Ecological Indicators (Jul 2025)
Spatiotemporal evolutionary patterns and influencing factors of urban carbon emissions in China
Abstract
Exploring the spatial and temporal evolution of urban carbon emissions in China and revealing their influencing factors is significant for formulating differentiated carbon emission reduction strategies and further promoting urban sustainability. This research initially used the Gradient Boost Regression Tree (GBRT) model to construct the urban carbon emission dataset from 1992 to 2021. On this basis, local Moran’s index, Social Network Analysis (SNA), and the Multiscale Geographically Weighted Regression (MGWR) model were employed to analyze spatial–temporal evolution patterns and influencing factors of urban carbon emissions. Additionally, a novel method ranking the importance of nodes based on the Global Average Structural Entropy (GASE) model was proposed to evaluate the influence of nodes in the urban carbon emissions network.
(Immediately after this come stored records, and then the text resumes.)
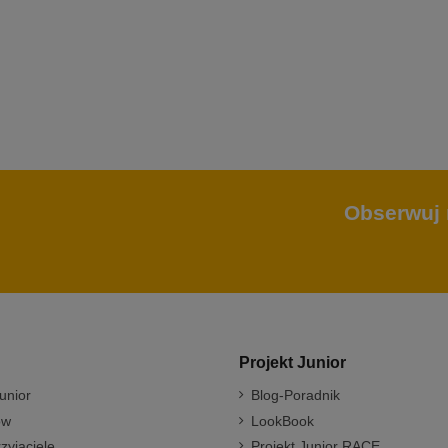
Obserwuj 
Projekt Junior
unior
Blog-Poradnik
ów
LookBook
rzyjaciele
Projekt Junior RACE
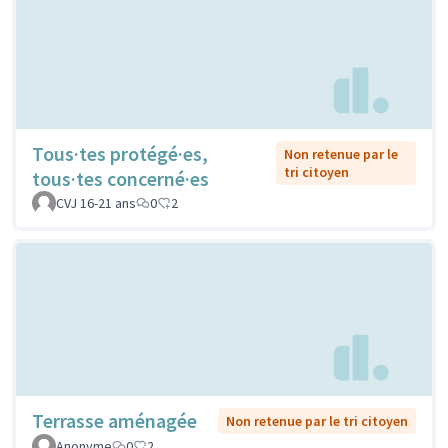
Tous·tes protégé·es,
Non retenue par le
tri citoyen
tous·tes concerné·es
CVJ 16-21 ans
0
2
Terrasse aménagée
Non retenue par le tri citoyen
Anonyme
0
2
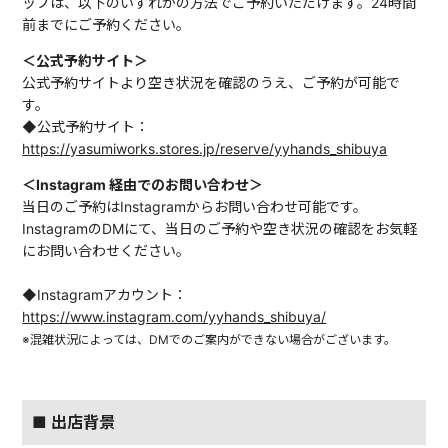
ップは、以下のいずれかの方法でご予約いただけます。24時間
前までにご予約ください。
＜公式予約サイト＞
公式予約サイトより空き状況を確認のうえ、ご予約が可能で
す。
◆公式予約サイト：
https://yasumiworks.stores.jp/reserve/yyhands_shibuya
＜Instagram 経由でのお問い合わせ＞
当日のご予約はInstagramからお問い合わせ可能です。
InstagramのDMにて、当日のご予約や空き状況の確認をお気軽
にお問い合わせください。
◆Instagramアカウント：
https://www.instagram.com/yyhands_shibuya/
※混雑状況によっては、DMでのご案内ができない場合がございます。
■ 出店背景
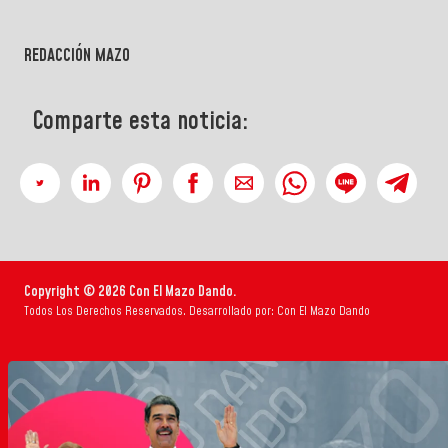
REDACCIÓN MAZO
Comparte esta noticia:
Copyright © 2026 Con El Mazo Dando.
Todos Los Derechos Reservados. Desarrollado por: Con El Mazo Dando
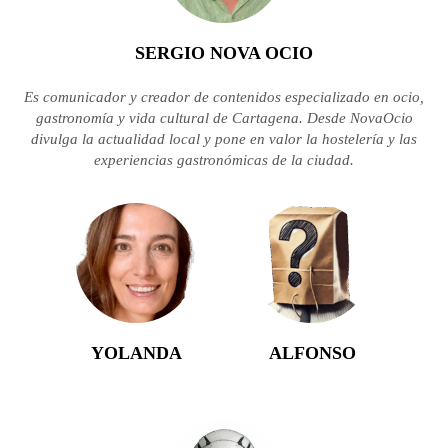
SERGIO NOVA OCIO
Es comunicador y creador de contenidos especializado en ocio,
gastronomía y vida cultural de Cartagena. Desde NovaOcio
divulga la actualidad local y pone en valor la hostelería y las
experiencias gastronómicas de la ciudad.
YOLANDA
ALFONSO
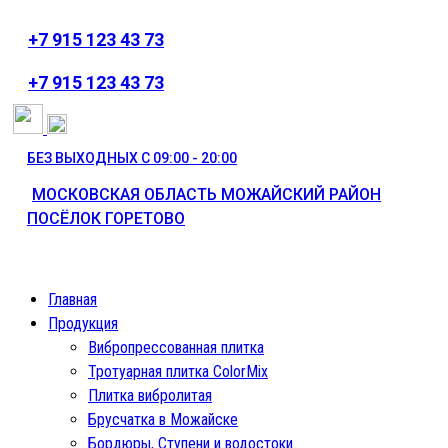
+7 915 123 43 73
⁦+7 915 123 43 73
БЕЗ ВЫХОДНЫХ С 09:00 - 20:00
МОСКОВСКАЯ ОБЛАСТЬ МОЖАЙСКИЙ РАЙОН
ПОСЁЛОК ГОРЕТОВО
Главная
Продукция
Вибропрессованная плитка
Тротуарная плитка ColorMix
Плитка вибролитая
Брусчатка в Можайске
Бордюры, Ступени и водостоки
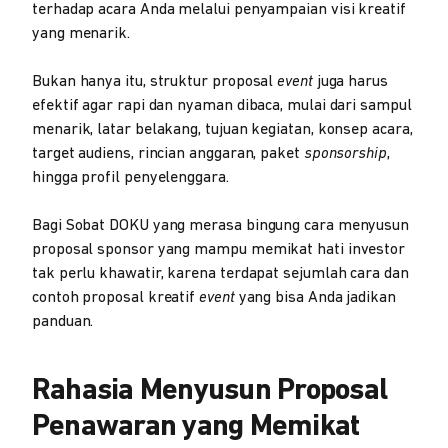
terhadap acara Anda melalui penyampaian visi kreatif
yang menarik.
Bukan hanya itu, struktur proposal
event
juga harus
efektif agar rapi dan nyaman dibaca, mulai dari sampul
menarik, latar belakang, tujuan kegiatan, konsep acara,
target audiens, rincian anggaran, paket
sponsorship
,
hingga profil penyelenggara.
Bagi Sobat DOKU yang merasa bingung cara menyusun
proposal sponsor yang mampu memikat hati investor
tak perlu khawatir, karena terdapat sejumlah cara dan
contoh proposal kreatif
event
yang bisa Anda jadikan
panduan.
Rahasia Menyusun Proposal
Penawaran yang Memikat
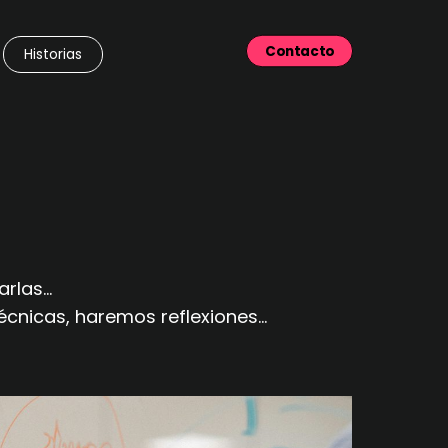
Contacto
Historias
las...
nicas, haremos reflexiones...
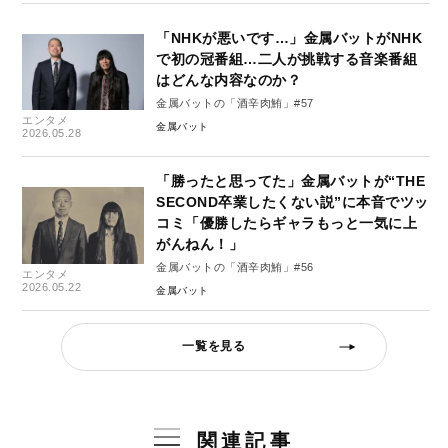
「NHKが悪いです…」金属バットがNHK
で初の冠番組…二人が挑戦する音楽番組
はどんな内容なのか？
金属バットの「酒辛肉鮪」#57
エンタメ
金属バット
2026.05.28
「勝ったと思ってた」金属バットが“THE
SECOND卒業したくない説”に本音でツッ
コミ「優勝したらギャラもっと一気に上
がんねん！」
金属バットの「酒辛肉鮪」#56
エンタメ
2026.05.22
金属バット
一覧を見る
関連記事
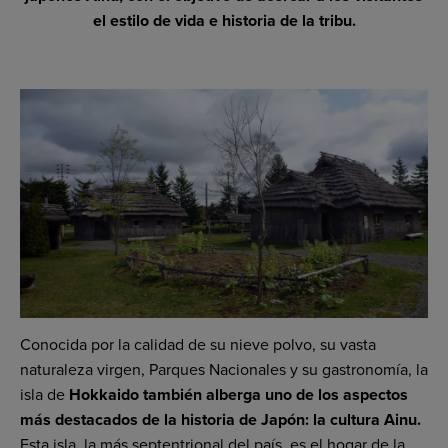
el estilo de vida e historia de la tribu.
Conocida por la calidad de su nieve polvo, su vasta
naturaleza virgen, Parques Nacionales y su gastronomía, la
isla de
Hokkaido también alberga uno de los aspectos
más destacados de la historia de Japón: la cultura Ainu.
Esta isla, la más septentrional del país, es el hogar de la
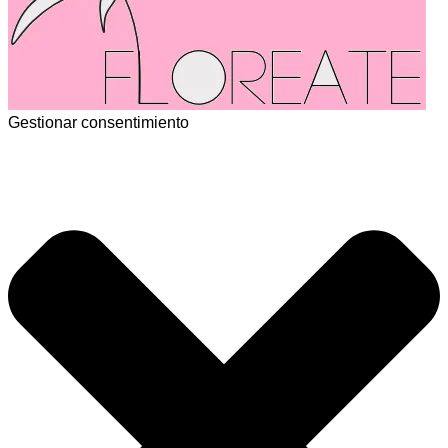
Gestionar consentimiento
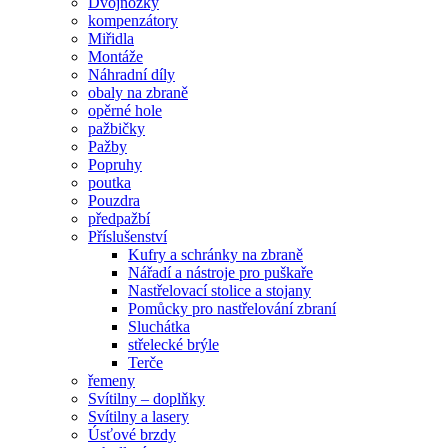
Dvojnožky
kompenzátory
Miřidla
Montáže
Náhradní díly
obaly na zbraně
opěrné hole
pažbičky
Pažby
Popruhy
poutka
Pouzdra
předpažbí
Příslušenství
Kufry a schránky na zbraně
Nářadí a nástroje pro puškaře
Nastřelovací stolice a stojany
Pomůcky pro nastřelování zbraní
Sluchátka
střelecké brýle
Terče
řemeny
Svítilny – doplňky
Svítilny a lasery
Úsťové brzdy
The results show that the GBRT model exhibited stronger generalization ability and higher accuracy in estimating urban carbon emissions compared to other regression models. Urban carbon emissions had a significant positive spatial correlation, and the level of spatial aggregation underwent an initial increase, followed by a decrease, and finally, it reached a stable state. Furthermore, the proportion of the ring length (the count of edges within the ring structure) of 2 increased as the density and stability of urban carbon emissions network structures increased. Moreover, the newly proposed GASE model demonstrates superior discrimination and stability in the ranking of node importance. The nodes with high influence in the carbon emissions network were primarily distributed in the Yangtze River Delta (YRD), Pearl River Delta (PRD), Beijing-Tianjin-Hebei (BTH), and some provincial capitals. Lastly, Normalized Difference Vegetation Index (NDVI), ratio of Ecological Functional Area (EF), ratio of Urban and Artificial Facilities Functional Area (UAF), and NightTime Light (NTL) progressively enhanced the promotion of urban carbon emissions, while Relief Degree of Land Surface (RDLS) contributed to a gradual reduction in the inhibition of urban carbon emissions. In contrast, the Industrial Structure (IS) variable and Temperature (Temp) exerted an increasing inhibitory effect on urban carbon emissions, and there was significant spatial heterogeneity among all urban carbon emissions influencing factors.